Furchtbar, aber witzig?
Der Standard 10/1994
Freitag war Feiertag im Niedermair: Hausherr I Stangl präsentierte zusammen mit dem Ein-Mann-Orchester Georg Graf sein 10. Kabarett-Programm „Furchtbar witzig“. Auf welchem seiner Bestandteile dieser Titel allerdings zu betonen ist, darüber war sich das Premierenpublikum auch nach Ende der Vorstellung nicht einig. Furchtbar sind die müden Flachland-Pointen, die Stangl als intensive Symbole für die derzeitige österreichische Unterhaltungskultur mit gewohnter Boshaftigkeit über das Programm verteilt. Wertvoll und witzig sind hingegen vor allem jene Programmteile, die eigenständigen Nummern-Charakter haben: Das western-romantische Treffen der Großstadt-Carboys in den ewigen Matzleinsdorfer Jagdgründen währen ihrer unendlichen Suche nach einem Parkplatz, oder die Begegnung zweier ebenso arbeitsscheuer wie pseudo-elitärer Snobs vor dem Champagner-Regal eines Supermarkts auf der ebenso unendlichen Suche nach alternativen Geldquellen. In der übrigen Zeit von „Furchtbar witzig“ pendelt I Stangl zwischen diesen beiden Polen in der schwammig-humorigen Grauzone der Alltäglichkeits-Groteske und des Beziehungskisten-Zynismus: mal etwas furchtbar, mal etwas witzig. Als könne er sich nicht dazu durchringen, sich vom allgegenwärtigen schlechten – aber wirkungsvollen – Humor gänzlich zu distanzieren. Oder aber, ihn so konsequent zu persiflieren, wie ein Martin Puntigam. Selbst die Moral von der Geschichte, zu der Stangl am Ende ausholt, kann sich nicht entscheiden, ob sie ernst genommen werden will, oder die betroffenheitsheischenden, klassischen Kabarett-Finali auf die Schaufel nimmt.
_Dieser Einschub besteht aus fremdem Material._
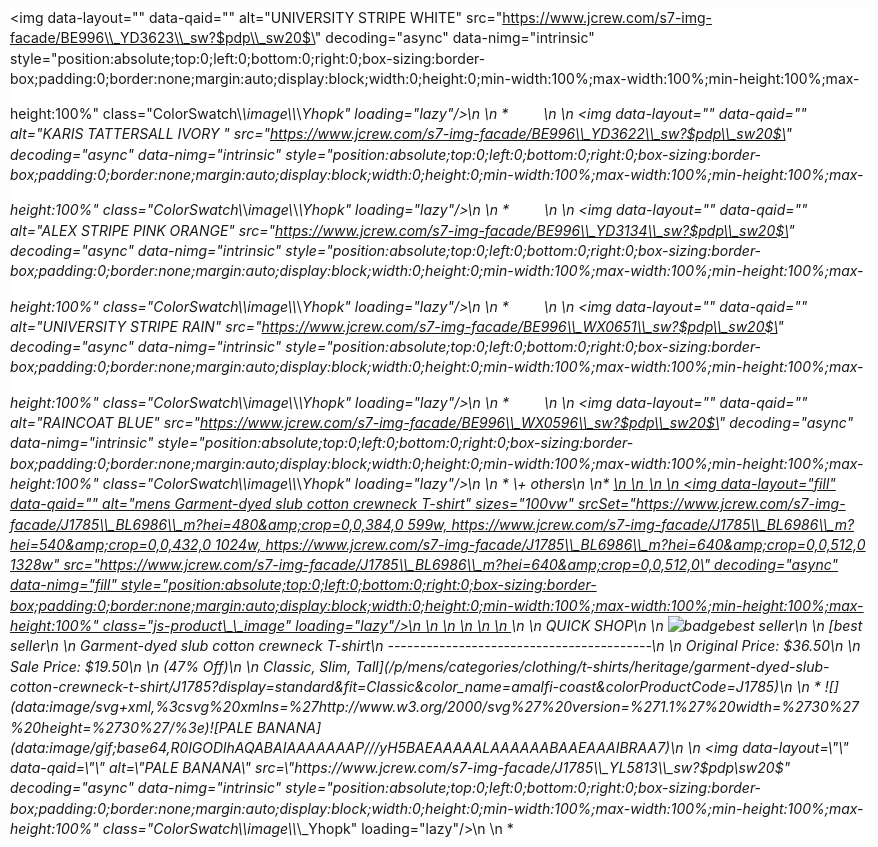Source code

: <img data-layout=\"\" data-qaid=\"\" alt=\"UNIVERSITY STRIPE WHITE\" src=\"https://www.jcrew.com/s7-img-facade/BE996\\_YD3623\\_sw?$pdp\\_sw20$\" decoding=\"async\" data-nimg=\"intrinsic\" style=\"position:absolute;top:0;left:0;bottom:0;right:0;box-sizing:border-box;padding:0;border:none;margin:auto;display:block;width:0;height:0;min-width:100%;max-width:100%;min-height:100%;max-height:100%\" class=\"ColorSwatch\\_\\_image\\_\\_\\_Yhopk\" loading=\"lazy\"/>\n        \n    *   ![](data:image/svg+xml,%3csvg%20xmlns=%27http://www.w3.org/2000/svg%27%20version=%271.1%27%20width=%2730%27%20height=%2730%27/%3e)![KARIS TATTERSALL IVORY ](data:image/gif;base64,R0lGODlhAQABAIAAAAAAAP///yH5BAEAAAAALAAAAAABAAEAAAIBRAA7)\n        \n        <img data-layout=\"\" data-qaid=\"\" alt=\"KARIS TATTERSALL IVORY \" src=\"https://www.jcrew.com/s7-img-facade/BE996\\_YD3622\\_sw?$pdp\\_sw20$\" decoding=\"async\" data-nimg=\"intrinsic\" style=\"position:absolute;top:0;left:0;bottom:0;right:0;box-sizing:border-box;padding:0;border:none;margin:auto;display:block;width:0;height:0;min-width:100%;max-width:100%;min-height:100%;max-height:100%\" class=\"ColorSwatch\\_\\_image\\_\\_\\_Yhopk\" loading=\"lazy\"/>\n        \n    *   ![](data:image/svg+xml,%3csvg%20xmlns=%27http://www.w3.org/2000/svg%27%20version=%271.1%27%20width=%2730%27%20height=%2730%27/%3e)![ALEX STRIPE PINK ORANGE](data:image/gif;base64,R0lGODlhAQABAIAAAAAAAP///yH5BAEAAAAALAAAAAABAAEAAAIBRAA7)\n        \n        <img data-layout=\"\" data-qaid=\"\" alt=\"ALEX STRIPE PINK ORANGE\" src=\"https://www.jcrew.com/s7-img-facade/BE996\\_YD3134\\_sw?$pdp\\_sw20$\" decoding=\"async\" data-nimg=\"intrinsic\" style=\"position:absolute;top:0;left:0;bottom:0;right:0;box-sizing:border-box;padding:0;border:none;margin:auto;display:block;width:0;height:0;min-width:100%;max-width:100%;min-height:100%;max-height:100%\" class=\"ColorSwatch\\_\\_image\\_\\_\\_Yhopk\" loading=\"lazy\"/>\n        \n    *   ![](data:image/svg+xml,%3csvg%20xmlns=%27http://www.w3.org/2000/svg%27%20version=%271.1%27%20width=%2730%27%20height=%2730%27/%3e)![UNIVERSITY STRIPE RAIN](data:image/gif;base64,R0lGODlhAQABAIAAAAAAAP///yH5BAEAAAAALAAAAAABAAEAAAIBRAA7)\n        \n        <img data-layout=\"\" data-qaid=\"\" alt=\"UNIVERSITY STRIPE RAIN\" src=\"https://www.jcrew.com/s7-img-facade/BE996\\_WX0651\\_sw?$pdp\\_sw20$\" decoding=\"async\" data-nimg=\"intrinsic\" style=\"position:absolute;top:0;left:0;bottom:0;right:0;box-sizing:border-box;padding:0;border:none;margin:auto;display:block;width:0;height:0;min-width:100%;max-width:100%;min-height:100%;max-height:100%\" class=\"ColorSwatch\\_\\_image\\_\\_\\_Yhopk\" loading=\"lazy\"/>\n        \n    *   ![](data:image/svg+xml,%3csvg%20xmlns=%27http://www.w3.org/2000/svg%27%20version=%271.1%27%20width=%2730%27%20height=%2730%27/%3e)![RAINCOAT BLUE](data:image/gif;base64,R0lGODlhAQABAIAAAAAAAP///yH5BAEAAAAALAAAAAABAAEAAAIBRAA7)\n        \n        <img data-layout=\"\" data-qaid=\"\" alt=\"RAINCOAT BLUE\" src=\"https://www.jcrew.com/s7-img-facade/BE996\\_WX0596\\_sw?$pdp\\_sw20$\" decoding=\"async\" data-nimg=\"intrinsic\" style=\"position:absolute;top:0;left:0;bottom:0;right:0;box-sizing:border-box;padding:0;border:none;margin:auto;display:block;width:0;height:0;min-width:100%;max-width:100%;min-height:100%;max-height:100%\" class=\"ColorSwatch\\_\\_image\\_\\_\\_Yhopk\" loading=\"lazy\"/>\n        \n    *   \\+ others\n    \n*   [\n    \n    ![mens Garment-dyed slub cotton crewneck T-shirt](data:image/gif;base64,R0lGODlhAQABAIAAAAAAAP///yH5BAEAAAAALAAAAAABAAEAAAIBRAA7)\n    \n    <img data-layout=\"fill\" data-qaid=\"\" alt=\"mens Garment-dyed slub cotton crewneck T-shirt\" sizes=\"100vw\" srcSet=\"https://www.jcrew.com/s7-img-facade/J1785\\_BL6986\\_m?hei=480&amp;crop=0,0,384,0 599w, https://www.jcrew.com/s7-img-facade/J1785\\_BL6986\\_m?hei=540&amp;crop=0,0,432,0 1024w, https://www.jcrew.com/s7-img-facade/J1785\\_BL6986\\_m?hei=640&amp;crop=0,0,512,0 1328w\" src=\"https://www.jcrew.com/s7-img-facade/J1785\\_BL6986\\_m?hei=640&amp;crop=0,0,512,0\" decoding=\"async\" data-nimg=\"fill\" style=\"position:absolute;top:0;left:0;bottom:0;right:0;box-sizing:border-box;padding:0;border:none;margin:auto;display:block;width:0;height:0;min-width:100%;max-width:100%;min-height:100%;max-height:100%\" class=\"js-product\\_\\_image\" loading=\"lazy\"/>\n    \n    \n    \n    \n    \n    ](/p/mens/categories/clothing/t-shirts/heritage/garment-dyed-slub-cotton-crewneck-t-shirt/J1785?display=standard&fit=Classic&color_name=amalfi-coast&colorProductCode=J1785)\n    \n    QUICK SHOP\n    \n    ![badge](https://www.jcrew.com/s7-img-facade/TS)best seller\n    \n    [best seller\n    \n    Garment-dyed slub cotton crewneck T-shirt\n    -----------------------------------------\n    \n    Original Price: $36.50\n    \n    Sale Price: $19.50\n    \n    (47% Off)\n    \n    Classic, Slim, Tall](/p/mens/categories/clothing/t-shirts/heritage/garment-dyed-slub-cotton-crewneck-t-shirt/J1785?display=standard&fit=Classic&color_name=amalfi-coast&colorProductCode=J1785)\n    \n    *   ![](data:image/svg+xml,%3csvg%20xmlns=%27http://www.w3.org/2000/svg%27%20version=%271.1%27%20width=%2730%27%20height=%2730%27/%3e)![PALE BANANA](data:image/gif;base64,R0lGODlhAQABAIAAAAAAAP///yH5BAEAAAAALAAAAAABAAEAAAIBRAA7)\n        \n        <img data-layout=\"\" data-qaid=\"\" alt=\"PALE BANANA\" src=\"https://www.jcrew.com/s7-img-facade/J1785\\_YL5813\\_sw?$pdp\\_sw20$\" decoding=\"async\" data-nimg=\"intrinsic\" style=\"position:absolute;top:0;left:0;bottom:0;right:0;box-sizing:border-box;padding:0;border:none;margin:auto;display:block;width:0;height:0;min-width:100%;max-width:100%;min-height:100%;max-height:100%\" class=\"ColorSwatch\\_\\_image\\_\\_\\_Yhopk\" loading=\"lazy\"/>\n        \n    *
Und was will er mit der Zugabe, in der er einen derartig umfassenden Rundumschlag auf die gesamte österreichische Barden- und Komikerschaft vollführt, dass von differenziertem Austeilen nicht die Rede sein kann. Und was hat es schließlich zu bedeuten, dass ausgerechnet in einer Bydlinski-Parodie die beste Pointe des Abend steckt: „Wie heißt das Reh mit Vornamen? – „Richtig: Kartoffelpü!“ Ein rätselhaftes Stück Kabarett, das vielleicht nur deshalb vorgibt, es stecke mehr dahinter, um sich später umso lustiger über das gutgläubige Publikum zu machen. Vorsicht: Furchtbar witzig.